Okiedokie, maybe you and I would give nip tweaks and etc, to give a hint... my husband does it just to tease LOL! Its definitely NOT foreplay in his mind.


----------



## okeydokie (Sep 10, 2008)

Choose2love said:


> Okiedokie, maybe you and I would give nip tweaks and etc, to give a hint... my husband does it just to tease LOL! Its definitely NOT foreplay in his mind.


i guess it is kinda stupid, but i will do it just to let my wife know i am still here and i still find her attractive, that i want her. she has never acted ngatively towards it. but i also discovered i need to do more to connect with her.


----------



## nice777guy (Nov 23, 2009)

It sounds like you are a tired Mom!!! 

Next time he buys lingerie, tell him you would rather have a little extra help.
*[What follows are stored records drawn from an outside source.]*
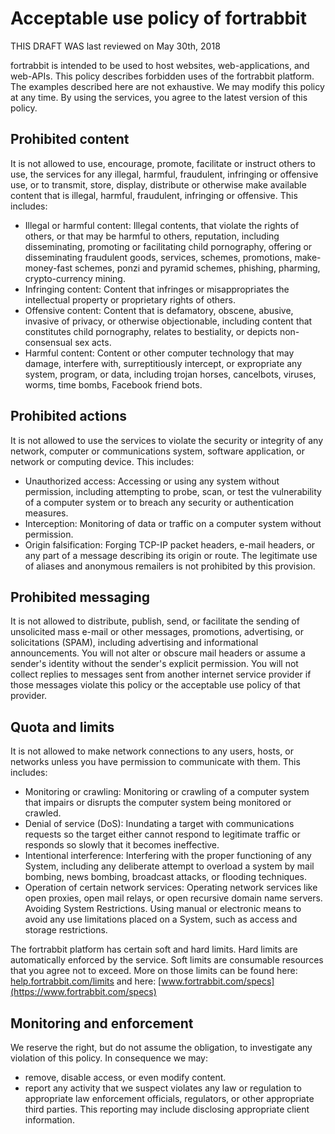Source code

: # Acceptable use policy of fortrabbit

THIS DRAFT WAS last reviewed on May 30th, 2018

fortrabbit is intended to be used to host websites, web-applications, and web-APIs. This policy describes forbidden uses of the fortrabbit platform. The examples described here are not exhaustive. We may modify this policy at any time. By using the services, you agree to the latest version of this policy.


## Prohibited content

It is not allowed to use, encourage, promote, facilitate or instruct others to use, the services for any illegal, harmful, fraudulent, infringing or offensive use, or to transmit, store, display, distribute or otherwise make available content that is illegal, harmful, fraudulent, infringing or offensive. This includes:

* Illegal or harmful content: Illegal contents, that violate the rights of others, or that may be harmful to others, reputation, including disseminating, promoting or facilitating child pornography, offering or disseminating fraudulent goods, services, schemes, promotions, make-money-fast schemes, ponzi and pyramid schemes, phishing, pharming, crypto-currency mining.
* Infringing content: Content that infringes or misappropriates the intellectual property or proprietary rights of others.
* Offensive content: Content that is defamatory, obscene, abusive, invasive of privacy, or otherwise objectionable, including content that constitutes child pornography, relates to bestiality, or depicts non-consensual sex acts.
* Harmful content: Content or other computer technology that may damage, interfere with, surreptitiously intercept, or expropriate any system, program, or data, including trojan horses, cancelbots, viruses, worms, time bombs, Facebook friend bots.


## Prohibited actions

It is not allowed to use the services to violate the security or integrity of any network, computer or communications system, software application, or network or computing device. This includes:

* Unauthorized access: Accessing or using any system without permission, including attempting to probe, scan, or test the vulnerability of a computer system or to breach any security or authentication measures.
* Interception: Monitoring of data or traffic on a computer system without permission.
* Origin falsification: Forging TCP-IP packet headers, e-mail headers, or any part of a message describing its origin or route. The legitimate use of aliases and anonymous remailers is not prohibited by this provision.


## Prohibited messaging

It is not allowed to distribute, publish, send, or facilitate the sending of unsolicited mass e-mail or other messages, promotions, advertising, or solicitations (SPAM), including advertising and informational announcements. You will not alter or obscure mail headers or assume a sender's identity without the sender's explicit permission. You will not collect replies to messages sent from another internet service provider if those messages violate this policy or the acceptable use policy of that provider.


## Quota and limits

It is not allowed to make network connections to any users, hosts, or networks unless you have permission to communicate with them. This includes:

* Monitoring or crawling: Monitoring or crawling of a computer system that impairs or disrupts the computer system being monitored or crawled.
* Denial of service (DoS): Inundating a target with communications requests so the target either cannot respond to legitimate traffic or responds so slowly that it becomes ineffective.
* Intentional interference: Interfering with the proper functioning of any System, including any deliberate attempt to overload a system by mail bombing, news bombing, broadcast attacks, or flooding techniques.
* Operation of certain network services: Operating network services like open proxies, open mail relays, or open recursive domain name servers.
Avoiding System Restrictions. Using manual or electronic means to avoid any use limitations placed on a System, such as access and storage restrictions.

The fortrabbit platform has certain soft and hard limits. Hard limits are automatically enforced by the service. Soft limits are consumable resources that you agree not to exceed. More on those limits can be found here: [help.fortrabbit.com/limits](https://help.fortrabbit.com/limits) and here: [www.fortrabbit.com/specs](https://www.fortrabbit.com/specs)


## Monitoring and enforcement

We reserve the right, but do not assume the obligation, to investigate any violation of this policy. In consequence we may: 

* remove, disable access, or even modify content.
* report any activity that we suspect violates any law or regulation to appropriate law enforcement officials, regulators, or other appropriate third parties. This reporting may include disclosing appropriate client information.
What if you offered to wear the lingerie while the two of you sit and fold laundry together after the kids are in bed?

Promise him something special if he gets up and fixes the kids breakfast on the weekend and lets you sleep in.


----------



## dannielle1120 (Jan 10, 2010)

well we have had a really nice last 2 days i hope that i continues,


----------



## dannielle1120 (Jan 10, 2010)

well we have gotten along so far but no lovey cuddles or sex


----------



## Deejo (May 20, 2008)

Best foreplay for cuddling and sex is as simple as genuinely getting along.

Don't stress. Tell him not to stress. Each of you write down a single nice thing that doesn't involve sex on a piece of paper. Do this 7 times. Small things that you would like to see him do, and he does the same for you. Each morning when you get up, or at night before you go to bed, each of you should choose a slip of paper with the goal of doing that 'nice thing' for your spouse within the next 24 hours.
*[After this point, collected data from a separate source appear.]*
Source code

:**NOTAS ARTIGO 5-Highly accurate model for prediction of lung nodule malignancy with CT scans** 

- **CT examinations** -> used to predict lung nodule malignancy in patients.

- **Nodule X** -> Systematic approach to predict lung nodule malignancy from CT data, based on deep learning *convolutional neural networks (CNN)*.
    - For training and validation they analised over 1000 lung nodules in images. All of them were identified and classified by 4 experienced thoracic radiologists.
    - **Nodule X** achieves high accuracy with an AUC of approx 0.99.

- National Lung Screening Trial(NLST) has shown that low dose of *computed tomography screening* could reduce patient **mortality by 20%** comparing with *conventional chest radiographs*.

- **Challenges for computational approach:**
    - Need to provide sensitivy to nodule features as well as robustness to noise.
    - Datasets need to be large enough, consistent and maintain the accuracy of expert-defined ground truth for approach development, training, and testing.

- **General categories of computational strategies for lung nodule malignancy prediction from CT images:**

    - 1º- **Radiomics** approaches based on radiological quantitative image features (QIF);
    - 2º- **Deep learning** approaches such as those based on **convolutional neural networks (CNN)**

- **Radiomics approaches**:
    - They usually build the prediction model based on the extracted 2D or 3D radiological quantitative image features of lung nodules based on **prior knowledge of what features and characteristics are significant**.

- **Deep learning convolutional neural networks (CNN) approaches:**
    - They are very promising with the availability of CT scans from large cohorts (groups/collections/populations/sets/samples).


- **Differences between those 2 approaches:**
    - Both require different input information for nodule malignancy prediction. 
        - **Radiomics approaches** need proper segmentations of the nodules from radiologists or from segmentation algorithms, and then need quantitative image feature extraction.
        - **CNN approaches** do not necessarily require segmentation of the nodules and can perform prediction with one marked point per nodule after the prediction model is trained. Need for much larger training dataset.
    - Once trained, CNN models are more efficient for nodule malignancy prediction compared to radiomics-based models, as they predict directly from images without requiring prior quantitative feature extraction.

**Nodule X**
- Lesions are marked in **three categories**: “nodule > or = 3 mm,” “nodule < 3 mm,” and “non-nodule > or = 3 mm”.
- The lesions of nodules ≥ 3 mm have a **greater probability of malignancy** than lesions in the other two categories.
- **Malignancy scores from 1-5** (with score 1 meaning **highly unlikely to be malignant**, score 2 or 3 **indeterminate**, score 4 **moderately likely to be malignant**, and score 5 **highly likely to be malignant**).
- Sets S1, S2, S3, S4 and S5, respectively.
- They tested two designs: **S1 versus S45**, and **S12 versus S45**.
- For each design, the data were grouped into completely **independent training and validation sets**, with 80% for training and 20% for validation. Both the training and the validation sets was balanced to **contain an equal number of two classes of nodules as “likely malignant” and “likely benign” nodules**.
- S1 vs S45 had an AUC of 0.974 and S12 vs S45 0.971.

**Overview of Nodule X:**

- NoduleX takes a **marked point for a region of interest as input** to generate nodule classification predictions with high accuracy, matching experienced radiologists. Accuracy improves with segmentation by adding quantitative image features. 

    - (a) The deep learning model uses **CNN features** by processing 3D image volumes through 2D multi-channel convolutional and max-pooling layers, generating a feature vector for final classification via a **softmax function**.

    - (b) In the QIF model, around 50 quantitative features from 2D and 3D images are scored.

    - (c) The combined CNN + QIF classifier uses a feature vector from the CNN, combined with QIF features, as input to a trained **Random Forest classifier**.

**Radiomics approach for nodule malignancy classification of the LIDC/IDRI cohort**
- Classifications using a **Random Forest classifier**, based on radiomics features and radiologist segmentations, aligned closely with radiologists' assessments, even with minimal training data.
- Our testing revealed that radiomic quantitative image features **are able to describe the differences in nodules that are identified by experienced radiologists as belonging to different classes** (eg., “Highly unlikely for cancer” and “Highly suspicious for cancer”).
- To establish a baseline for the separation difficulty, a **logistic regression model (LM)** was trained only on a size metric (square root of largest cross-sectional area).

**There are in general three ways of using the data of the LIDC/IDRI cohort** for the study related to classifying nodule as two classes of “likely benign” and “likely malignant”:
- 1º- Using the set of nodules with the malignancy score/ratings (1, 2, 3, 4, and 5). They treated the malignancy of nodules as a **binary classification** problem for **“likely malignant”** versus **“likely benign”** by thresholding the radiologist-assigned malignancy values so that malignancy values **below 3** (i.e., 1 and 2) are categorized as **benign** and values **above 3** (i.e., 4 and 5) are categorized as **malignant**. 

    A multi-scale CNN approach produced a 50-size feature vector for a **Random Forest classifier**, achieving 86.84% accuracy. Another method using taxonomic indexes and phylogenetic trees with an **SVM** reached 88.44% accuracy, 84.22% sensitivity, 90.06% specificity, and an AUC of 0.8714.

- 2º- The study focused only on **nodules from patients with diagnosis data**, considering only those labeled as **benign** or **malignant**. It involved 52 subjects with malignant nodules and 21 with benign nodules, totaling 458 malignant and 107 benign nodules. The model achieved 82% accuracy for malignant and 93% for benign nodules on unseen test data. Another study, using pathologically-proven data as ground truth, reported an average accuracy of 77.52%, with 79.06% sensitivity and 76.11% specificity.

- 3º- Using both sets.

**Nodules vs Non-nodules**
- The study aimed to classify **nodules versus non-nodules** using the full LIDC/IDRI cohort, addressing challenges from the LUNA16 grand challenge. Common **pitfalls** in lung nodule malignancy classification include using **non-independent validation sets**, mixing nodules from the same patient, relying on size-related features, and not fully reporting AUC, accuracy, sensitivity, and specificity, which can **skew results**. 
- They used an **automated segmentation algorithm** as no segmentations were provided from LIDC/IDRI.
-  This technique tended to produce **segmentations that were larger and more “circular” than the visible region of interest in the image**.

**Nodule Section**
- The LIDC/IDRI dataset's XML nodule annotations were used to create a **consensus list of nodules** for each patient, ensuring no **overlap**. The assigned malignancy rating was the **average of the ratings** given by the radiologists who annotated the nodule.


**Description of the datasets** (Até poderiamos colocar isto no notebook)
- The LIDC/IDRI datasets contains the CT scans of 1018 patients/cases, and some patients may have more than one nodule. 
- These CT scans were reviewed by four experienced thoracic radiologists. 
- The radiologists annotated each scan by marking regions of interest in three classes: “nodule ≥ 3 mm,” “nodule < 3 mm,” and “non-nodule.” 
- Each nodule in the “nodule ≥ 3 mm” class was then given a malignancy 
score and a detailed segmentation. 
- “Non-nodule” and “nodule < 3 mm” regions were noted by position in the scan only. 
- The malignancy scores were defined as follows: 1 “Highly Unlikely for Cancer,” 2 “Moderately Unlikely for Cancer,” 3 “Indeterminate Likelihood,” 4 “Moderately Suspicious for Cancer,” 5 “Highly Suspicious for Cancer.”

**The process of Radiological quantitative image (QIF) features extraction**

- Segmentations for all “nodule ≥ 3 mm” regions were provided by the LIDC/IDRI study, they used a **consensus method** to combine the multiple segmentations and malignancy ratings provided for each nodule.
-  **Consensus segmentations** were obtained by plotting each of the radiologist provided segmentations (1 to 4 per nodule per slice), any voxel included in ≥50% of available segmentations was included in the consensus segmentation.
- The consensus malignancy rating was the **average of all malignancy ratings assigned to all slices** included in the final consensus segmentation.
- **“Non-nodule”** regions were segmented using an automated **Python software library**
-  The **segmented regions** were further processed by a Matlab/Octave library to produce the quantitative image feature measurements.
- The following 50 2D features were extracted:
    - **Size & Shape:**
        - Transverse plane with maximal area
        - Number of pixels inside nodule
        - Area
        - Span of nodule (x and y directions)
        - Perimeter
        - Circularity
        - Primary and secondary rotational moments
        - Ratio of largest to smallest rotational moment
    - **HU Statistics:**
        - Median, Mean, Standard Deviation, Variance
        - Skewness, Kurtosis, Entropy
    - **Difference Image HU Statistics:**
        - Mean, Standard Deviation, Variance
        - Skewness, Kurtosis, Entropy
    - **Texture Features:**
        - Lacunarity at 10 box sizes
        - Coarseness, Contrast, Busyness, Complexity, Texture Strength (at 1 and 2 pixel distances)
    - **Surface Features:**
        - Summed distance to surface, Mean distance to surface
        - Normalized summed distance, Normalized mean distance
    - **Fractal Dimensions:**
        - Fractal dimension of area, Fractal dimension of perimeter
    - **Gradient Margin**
Take the pressure and expectations away. Rediscover what attracted you to one another in the first place.

Co-masturbation is another really low stress way to move forward sexually. Basically, you masturbate in front of one another. It is a very bonding undertaking, You both feel safe, secure, and excited.


----------



## dannielle1120 (Jan 10, 2010)

thank you all so much for your ideas we are using them and we are getting along great!!!!


----------



## steve71 (Feb 5, 2010)

Hi Danielle - I've found this interesting because my lady and I hit a similar patch some years ago. One thing that helped us was the occasional gentle break in domestic routine - a surprise night or weekend away with friends, for example. Another happened one day when I came home and my lady was just stepping out of the bath...with a new hairstyle - we just pounced on each other I think habit can as easily be a deadly enemy as well as a familiar friend. It's good to read that things are getting better - good luck!


----------